Basking in the glow of creation and community
“Ever wondered what would happen if some of Chico’s finest songwriters and musicians got together and formed a super-group? For a weekend? And recorded it? That’s the plan!”
Those are the opening lines of a notice that popped up in my Facebook inbox a few months ago. It was an invite from local musician Julian Ruck for something called “The Convergence,” a recording project aimed at gathering a large group of local music-makers out to Electric Canyon Studios the weekend of April 27-28 for two days of collaboration and recording. Looking at the potential guest list—an impressive and varied selection of some of Chico’s most respected acoustic and rock/funk/world musicians—I wondered aloud why I had been included in the call.
But I love to be invited to things, so I didn’t dwell too long on the facts that: a) I haven’t really been an active musician in town for a few years, and b) my musical comfort zone is a pretty noisy and unsophisticated place in comparison to the groovy land of serious musical chops I was about to enter.
I happily accepted the invitation to join the party, and by the end of my day of “converging” in Butte Creek Canyon with a dozen or so musicians—many of whom I barely knew—I (and seemingly everyone else involved) came away completely gratified and blown away by the experience.
“[I was] overwhelmed,” Ruck said when I asked him afterward how he felt about the weekend. “It’s hard to quantify.
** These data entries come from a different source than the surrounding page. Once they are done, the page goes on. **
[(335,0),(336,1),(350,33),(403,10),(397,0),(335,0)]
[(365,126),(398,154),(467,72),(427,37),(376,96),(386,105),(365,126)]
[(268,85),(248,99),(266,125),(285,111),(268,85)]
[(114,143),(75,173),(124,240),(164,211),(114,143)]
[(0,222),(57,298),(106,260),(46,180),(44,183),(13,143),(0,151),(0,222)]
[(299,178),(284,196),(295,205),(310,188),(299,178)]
I went in expecting an experiment, and we came out of it with something truly amazing.”
I drove down the twisting Centerville Road into the canyon on the sunny and very warm Sunday of April 28 and joined the converging already in progress at Price’s rustic recording studio.
The deal was: You pay $35 for an hour of studio time to record your song, or you could pay to be one of the accompanists on hand.
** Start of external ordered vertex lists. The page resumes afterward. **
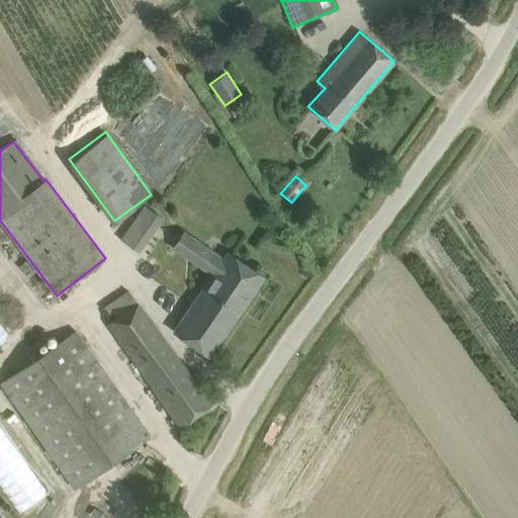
[(146,204),(118,239),(136,252),(163,219),(146,204)]
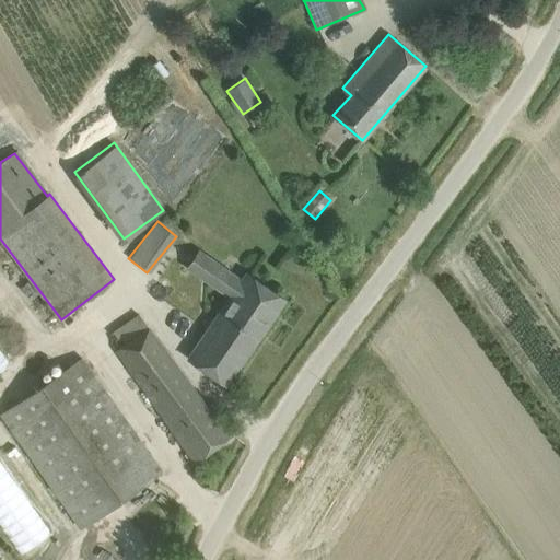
[(189,271),(228,298),(187,358),(226,385),(284,300),(249,276),(243,287),(199,257),(189,271)]
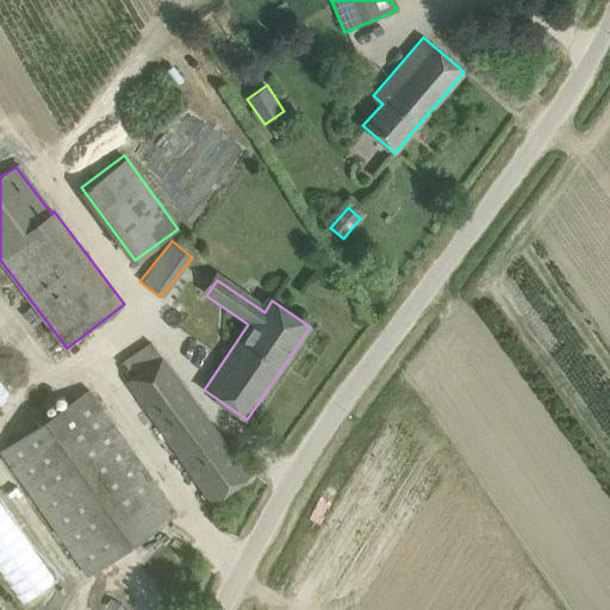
[(123,385),(163,440),(211,504),(249,475),(149,343),(120,365),(131,379),(123,385)]
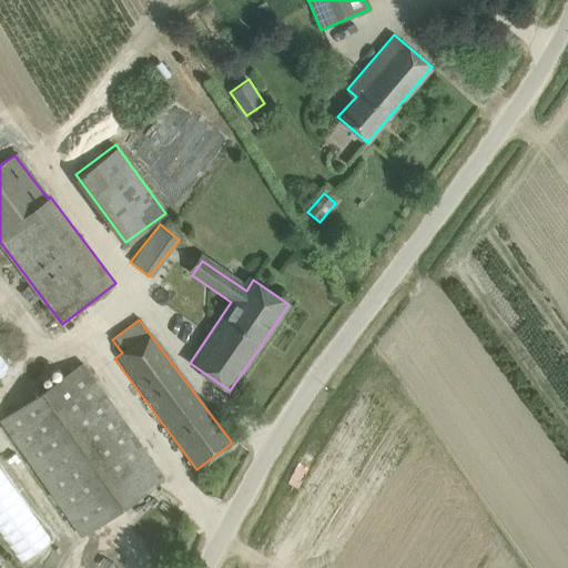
[(2,422),(69,517),(81,536),(163,478),(83,364),(2,422)]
Including engineer Price (who ably added drums and percussion to many songs), there were 17 musicians who took part: Alli Battaglia and members of her funky Musical Brewing Company; Ruck and his former Soul Butter band mate, guitarist Chris Miller; folk singer/songwriter Deedee Vest; rappers Himp C and Aaron “One-Up” Stroh; ukulele queen Mandalyn May; and many other regular players and singers on the scene.
Each of the dozen fresh, vibrant songs recorded could be broken down as an example of the seemingly effortless creative magic that was happening, but my favorite example of something new being created was Still Not Dead Yet slide-guitarist/vocalist Collin Wiley’s groovy “That Water.” It started off with Wiley singing and playing guitar and her band mate Katie McConnell doing a falling piano line, but when the full band joined in and Miller and singer-guitarist Chuck Epperson’s warm leads busted through, Wiley’s deceptively simple folk song became fleshed out into a full-blown slice of California Soul that would make even Nicki Bluhm proud.
“It’s like a real song!” Wiley exclaimed after her first take with the band.
And it didn’t hurt the chemistry at all that many of the songs either directly spoke to the converging of local musicians—Battaglia’s “Gather Round” (“Won’t you sing with me?”) and the soulful Alpine’s “Chico Sunshine”—or simply provided ample opportunity for joining in, which is what I was shooting for with my repetitive, ramshackle jam.
The spirit of convergence, however, was probably best exemplified by May’s impossibly catchy, circular, group sing-along chorus: “I’m gonna change the world/ one step at a time/ each day of my life/ I know that I am gonna …”
“[It’s] people from all different backgrounds coming together and blending together beautifully,” said Musical Brewing Co. mandolinist Matthew Stratton as he stood in a dusty circle rehearsing May’s tune.
It might come across as a bit sappy to gush about how blissed out everyone was (as Ruck said, “We make newlyweds wanna puke”), but it’s a worthwhile thing to point out: There is the potential for some great fun, excitement and spirited creation (not to mention making new friends) by simply agreeing to “Gather ’round the circle,” as Battaglia’s tune entreats.
“You have to give credit to the community that allows something like this to flourish,” Ruck said, referring to the notion that there’s commonality among Chico locals, especially when it comes to musicians, and all it takes to get past whatever barriers there are to collaboration is to throw a few Sierra Nevada Summerfests in a cooler and send out an invite. That sounds exactly right.